Databricks Community

SaraCorralLou · ‎08-18-2023

Hello,

I am contacting you because I am having a problem with the performance of my notebooks on databricks.

My notebook is written in python (pypark) in it I read a delta table that I copy to a dataframe and do several transformations and create several columns (I have several different dataframes created for it). For the creation of several coumnas I have created a function in my library that takes the initial dataframe as input and returns the same dataframe with the new column.

I can't avoid using the functions but the execution time of my notebook has increased considerably.

I have read that they are executed on the driver node of a Spark application, rather than on the worker nodes where data is distributed and this is the reason why they are slower.

This is the configuration of my cluster:

The driver node is quite large and I have also added the configuration: spark.databricks.io.cache.enabled true.

I am working with approximately 15 million records.

Is there anything I can do to improve this performance? Any additional settings I'm missing that would help my notebook run faster? Right now it is taking an hour and a half.

Thank you so much in advanced.

Tharun-Kumar · ‎08-18-2023

@SaraCorralLou

You can use Memory Profiler to profile your UDF. This will help us to understand which part of the UDF is leading to high memory utilization and has multiple calls during the execution.

https://www.databricks.com/blog/2022/11/30/memory-profiling-pyspark.html

SaraCorralLou · ‎08-23-2023

Hi,

Sorry for the delay of my answer.

I installed the library and I run my code and I couldn't see any problem in the UDF functions. The biggest one is running in 5 mins. The problem is when we write the final dataframe in the delta table (with the command

write.format("delta")... ). It's running for more than 30 minutes. So, the schema of our notebook is:

df = spark.read.table(source_table_with_15millon_records)

df2 = udf_function_to_add_columns(df)

df3 = udf_function_to_add_columns(df2)

df4 = udf_function_to_add_columns(df3)

...

df10.write.format("delta")

The final dataframe (df10 in the example) has the same number of rows but with extra columns.

Could it be that databricks does some recalculation at the end of the process and that is why it is taking so long?

Thank you very much!

-werners- · ‎08-23-2023

why do you use a UDF to add columns? You could write a pyspark function without registering it as a UDF.

A UDF will bypass all optimizations and, when you use Python, performance is bad.

Can you share your UDF code?

SaraCorralLou · ‎08-28-2023

In our original dataframe we have a column in OriginalCurrency and we use the function "convert_to_euros" to convert to euros this amount. The rates are in another delta table:

This one is the simplest function that we have, as the rest have a lot of business logic.

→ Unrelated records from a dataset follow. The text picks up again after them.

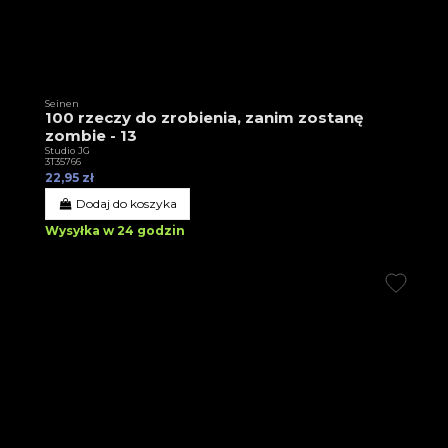
Seinen
100 rzeczy do zrobienia, zanim zostanę
zombie - 13
Studio JG
3T35766
22,95 zł
Dodaj do koszyka
Wysyłka w 24 godzin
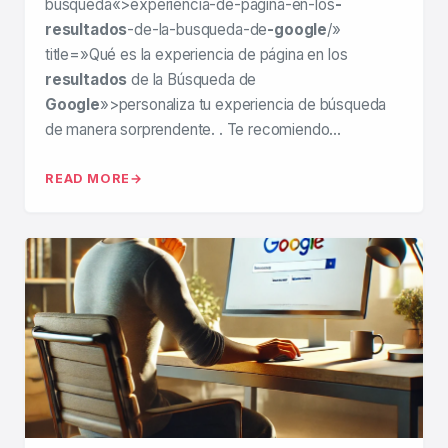
búsqueda«>experiencia-de-pagina-en-los
-
resultados
-de-la-busqueda-de
-google
/»
title=»Qué es la experiencia de página en los
resultados
de la Búsqueda de
Google
»>personaliza tu experiencia de búsqueda
de manera sorprendente. . Te recomiendo…
READ MORE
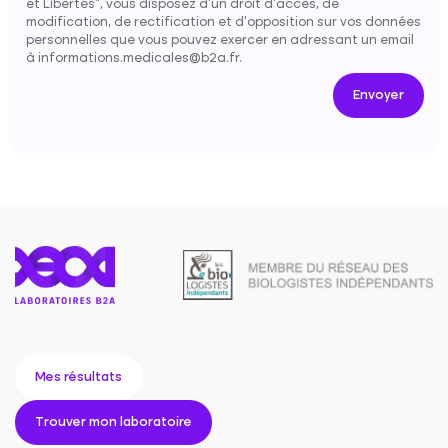
et Libertés", vous disposez d'un droit d'accès, de
modification, de rectification et d'opposition sur vos données
personnelles que vous pouvez exercer en adressant un email
à informations.medicales@b2a.fr.
Envoyer
Mes résultats
Trouver mon laboratoire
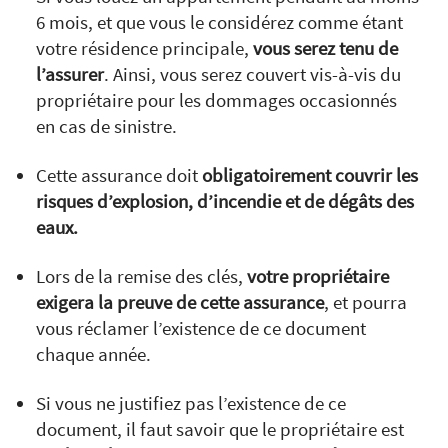
6 mois, et que vous le considérez comme étant
votre résidence principale,
vous serez tenu de
l’assurer
. Ainsi, vous serez couvert vis-à-vis du
propriétaire pour les dommages occasionnés
en cas de sinistre.
Cette assurance doit
obligatoirement couvrir les
risques d’explosion, d’incendie et de dégâts des
eaux.
Lors de la remise des clés,
votre propriétaire
exigera la preuve de cette assurance
, et pourra
vous réclamer l’existence de ce document
chaque année.
Si vous ne justifiez pas l’existence de ce
document, il faut savoir que le propriétaire est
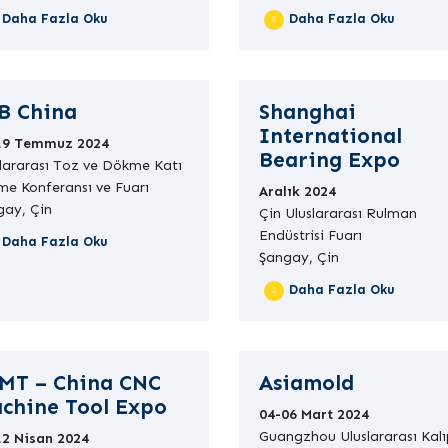
Daha Fazla Oku
Daha Fazla Oku
B China
Shanghai
International
19 Temmuz 2024
Bearing Expo
lararası Toz ve Dökme Katı
me Konferansı ve Fuarı
Aralık 2024
gay, Çin
Çin Uluslararası Rulman
Endüstrisi Fuarı
Daha Fazla Oku
Şangay, Çin
Daha Fazla Oku
MT – China CNC
Asiamold
chine Tool Expo
04-06 Mart 2024
Guangzhou Uluslararası Kalı
12 Nisan 2024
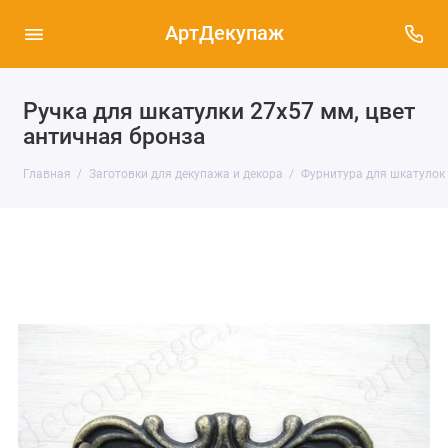
АртДекупаж
Ручка для шкатулки 27х57 мм, цвет
античная бронза
Главная
Заготовки для декупажа и декора
Фурнитура для шкатулок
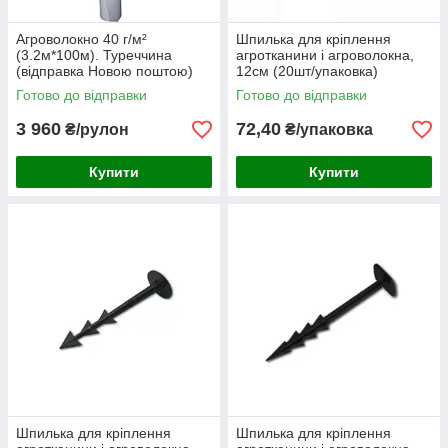
Агроволокно 40 г/м²
Шпилька для кріплення
(3.2м*100м). Туреччина
агротканини і агроволокна,
(відправка Новою поштою)
12см (20шт/упаковка)
Готово до відправки
Готово до відправки
3 960
72,40
₴/рулон
₴/упаковка
Купити
Купити
Шпилька для кріплення
Шпилька для кріплення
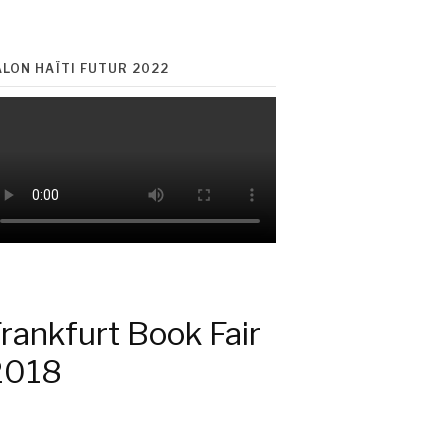
ALON HAÏTI FUTUR 2022
rankfurt Book Fair
2018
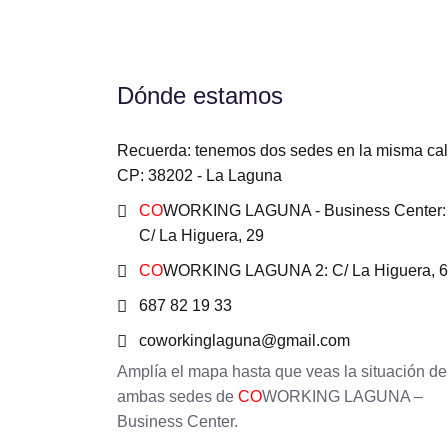
Dónde estamos
Recuerda: tenemos dos sedes en la misma cal
CP: 38202 - La Laguna
CO
WORKING LAGUNA - Business Center:
C/ La Higuera, 29
CO
WORKING LAGUNA 2: C/ La Higuera, 6
687 82 19 33
coworkinglaguna@gmail.com
Amplía el mapa hasta que veas la situación de
ambas sedes de
CO
WORKING LAGUNA –
Business Center.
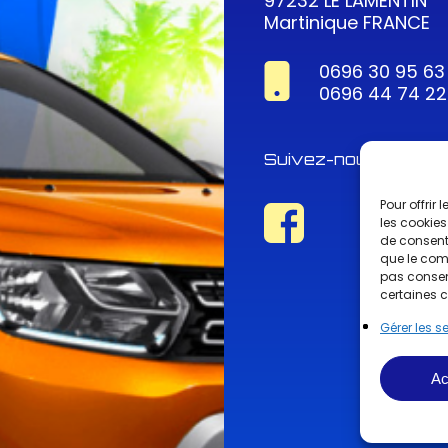
97232 LE LAMENTIN
Martinique FRANCE
0696 30 95 63
0696 44 74 22
Suivez-nous !
Pour offrir
les cookies
de consenti
que le comp
pas consent
certaines c
Gérer les s
Ac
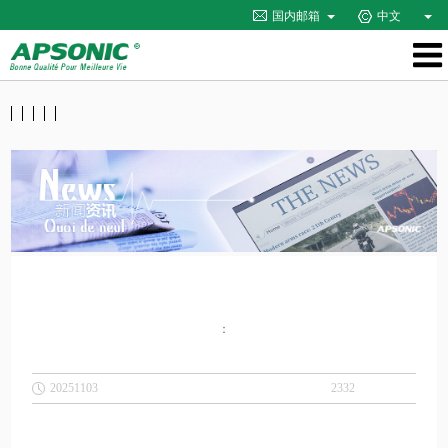
国内邮箱
中文
：
20251103
2332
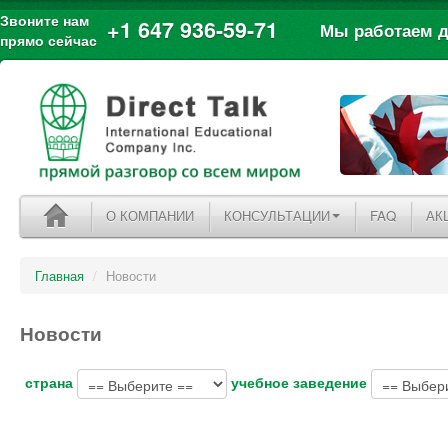
Звоните нам
+1 647 936-59-71
Мы работаем дл
прямо сейчас
О КОМПАНИИ
КОНСУЛЬТАЦИИ
FAQ
АК
Главная
/
Новости
Новости
страна
учебное заведение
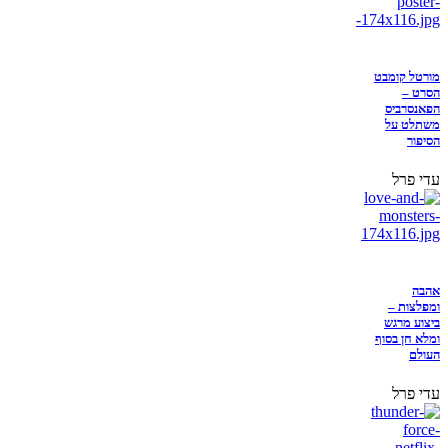
מורטל קומבט
הסרט –
הפאנסרביס
משתלט על
הסיפור
עדי פרל
אהבה
ומפלצות –
ביצוע מרגש
ומלא חן בסוף
העולם
עדי פרל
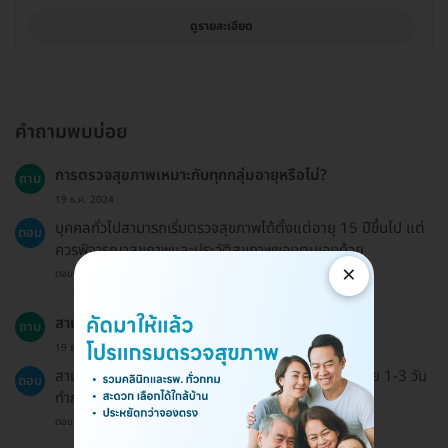
ดูรายละเอียด
คำถามพบบ่อย
การตรวจสุขภาพเหมาะกับทุกกลุ่มอายุหรือไม่?
ถาม
19 ธ.ค. 2024
บุคคลทั่วไปสามารถเริ่มตรวจสุขภาพได้ตั้งแต่อายุ 15 ปีขึ้นไป แต่
ตอบ
ควรพิจารณาสุขภาพและประวัติสุขภาพของตนเองด้วย
×
ตอบโดยทีมงาน HD
สามารถเลื่อนนัดได้ไหม?
ถาม
19 ธ.ค. 2024
สามารถเลื่อนนัดได้โดยแจ้งล่วงหน้าก่อนวันนัดอย่างน้อย 1-3 วัน
ตอบ
ทำการ
ตอบโดยทีมงาน HD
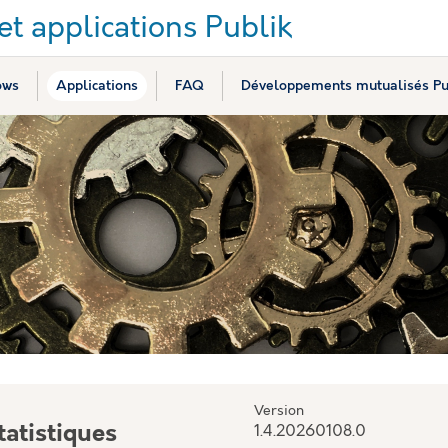
t applications Publik
ows
Applications
FAQ
Développements mutualisés Pu
Version
tatistiques
1.4.20260108.0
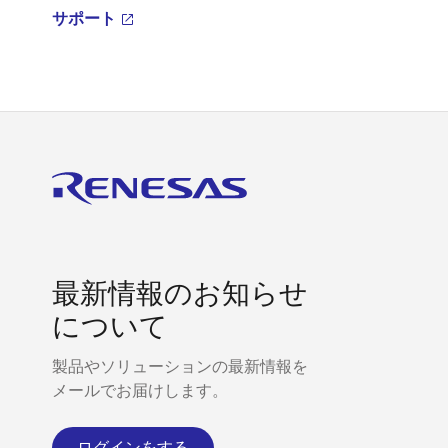
サポート
最新情報のお知らせ
について
製品やソリューションの最新情報を
メールでお届けします。
ログインをする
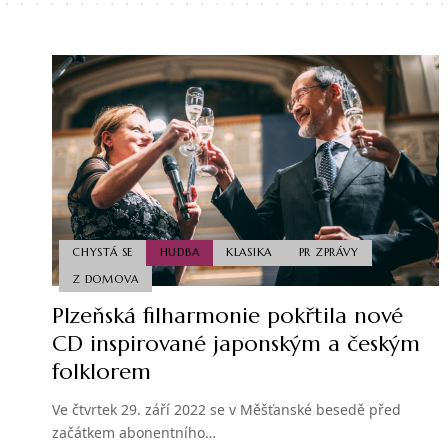
CHYSTÁ SE
HUDBA
KLASIKA
PR ZPRÁVY
Z DOMOVA
Plzeňská filharmonie pokřtila nové
CD inspirované japonským a českým
folklorem
Ve čtvrtek 29. září 2022 se v Měšťanské besedě před
začátkem abonentního…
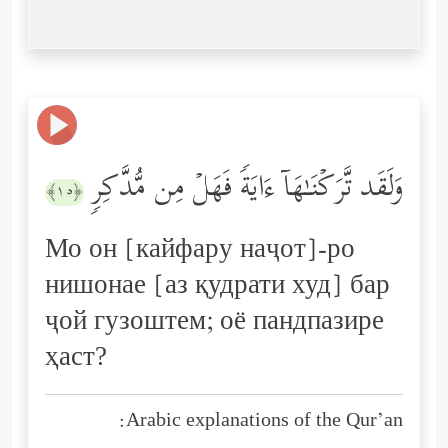
وَلَقَد تَّرَكۡنَـٰهَاۤ ءَایَةࣰ فَهَلۡ مِن مُّدَّكِرࣲ
﴿١٥﴾
Мо он [кайфару наҷот]-ро
нишонае [аз қудрати худ] бар
ҷой гузоштем; оё пандпазире
ҳаст?
Arabic explanations of the Qur’an:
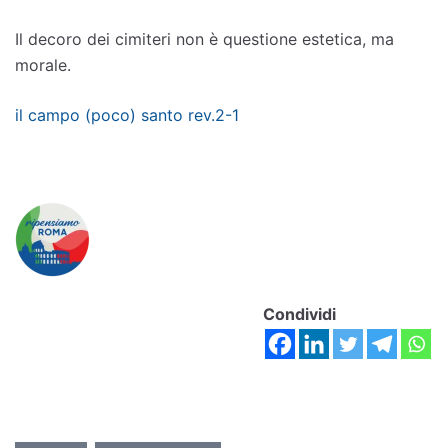
Il decoro dei cimiteri non è questione estetica, ma
morale.
il campo (poco) santo rev.2-1
Condividi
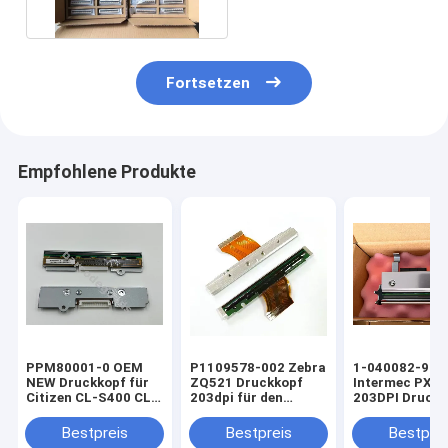
Druckerlebnis
Fortsetzen
Empfohlene Produkte
PPM80001-0 OEM
P1109578-002 Zebra
1-040082-900
NEW Druckkopf für
ZQ521 Druckkopf
Intermec PX4i
Citizen CL-S400 CL-
203dpi für den
203DPI Druckk
S400DT
thermischen mobilen
OEM Neues
Thermaldrucker
Etikettendrucker
Bestpreis
Bestpreis
Bestprei
203dpi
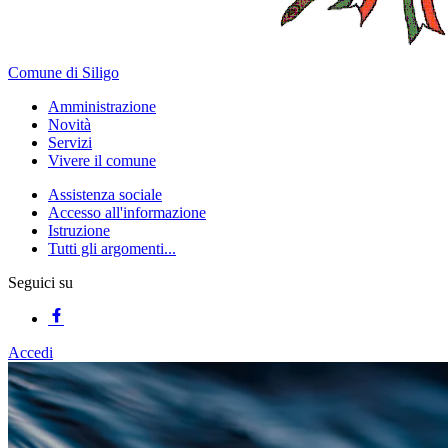
Comune di Siligo
Amministrazione
Novità
Servizi
Vivere il comune
Assistenza sociale
Accesso all'informazione
Istruzione
Tutti gli argomenti...
Seguici su
Accedi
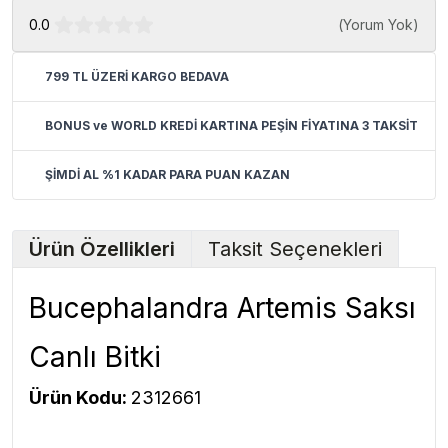
0.0
(
Yorum Yok
)
799 TL ÜZERİ KARGO BEDAVA
BONUS ve WORLD KREDİ KARTINA PEŞİN FİYATINA 3 TAKSİT
ŞİMDİ AL %1 KADAR PARA PUAN KAZAN
Ürün Özellikleri
Taksit Seçenekleri
Bucephalandra Artemis Saksı
Canlı Bitki
Ürün Kodu:
2312661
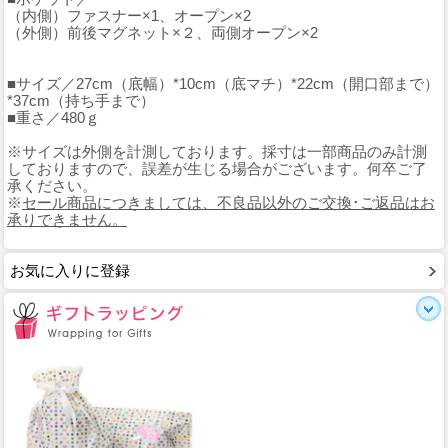
（内側）ファスナー×1、オープン×2
（外側）前後マグネット×２、両側オープン×2
■サイズ／27cm（底幅）*10cm（底マチ）*22cm（開口部まで）
*37cm（持ち手まで）
■重さ／480ｇ
※サイズは外側を計測しております。採寸は一部商品のみ計測
しておりますので、誤差が生じる場合がございます。何卒ご了
承ください。
※
セール商品につきましては、不良品以外のご交換･ご返品はお
承りできません。
お気に入りに登録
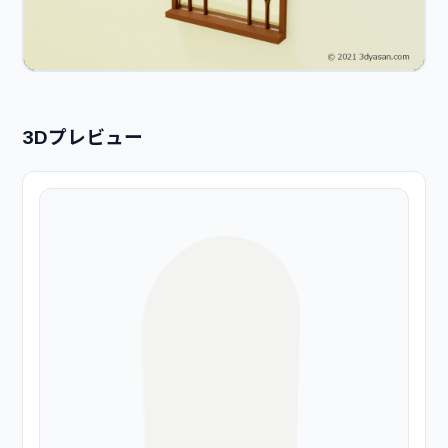
3Dプレビュー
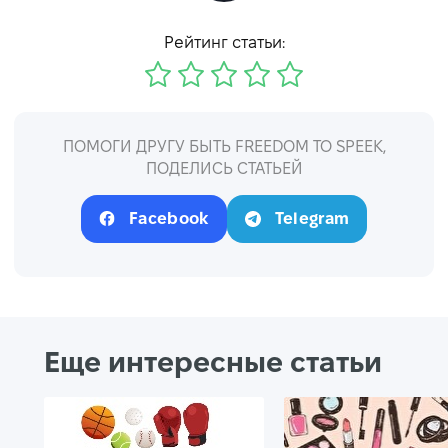
Рейтинг статьи:
ПОМОГИ ДРУГУ БЫТЬ FREEDOM TO SPEEK,
ПОДЕЛИСЬ СТАТЬЕЙ
Facebook
Telegram
Еще интересные статьи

We could avoid using the functions in some cases (like the one I show you) but since we use this logic in many different notebooks we prefer to have the function and create unit tests on them in order to have a less repetitive code.

But as you can see in our functions we only use basic pyspark code, we don't do collects or displays (which we have read are very bad for performance). At most we do some grouping in some dataframe but nothing really weird.

-werners- · ‎08-28-2023

ok, so it is not registered as a UDF, which is good.

Looking at your code, nothing special there. The reason why the performance is so bad is not clear to me.
It could be the table distribution (of source table or rates table), perhaps data skew?
If the rates table is small, it should be broadcasted so the join would go pretty fast.

I'd take a look into the spark UI and query plan what exactly is going on. Because your code seems fine to me, as long as you don't apply a loop over records (I hope not)?

SaraCorralLou · ‎08-28-2023

We just apply a loop over record in another function. Before we used collect (for row in df.collect()) to loop over them but we changed it to use localIterator (for row in df.rdd.toLocalIterator()) we read that is better for performance. Are we doing it in the correct way?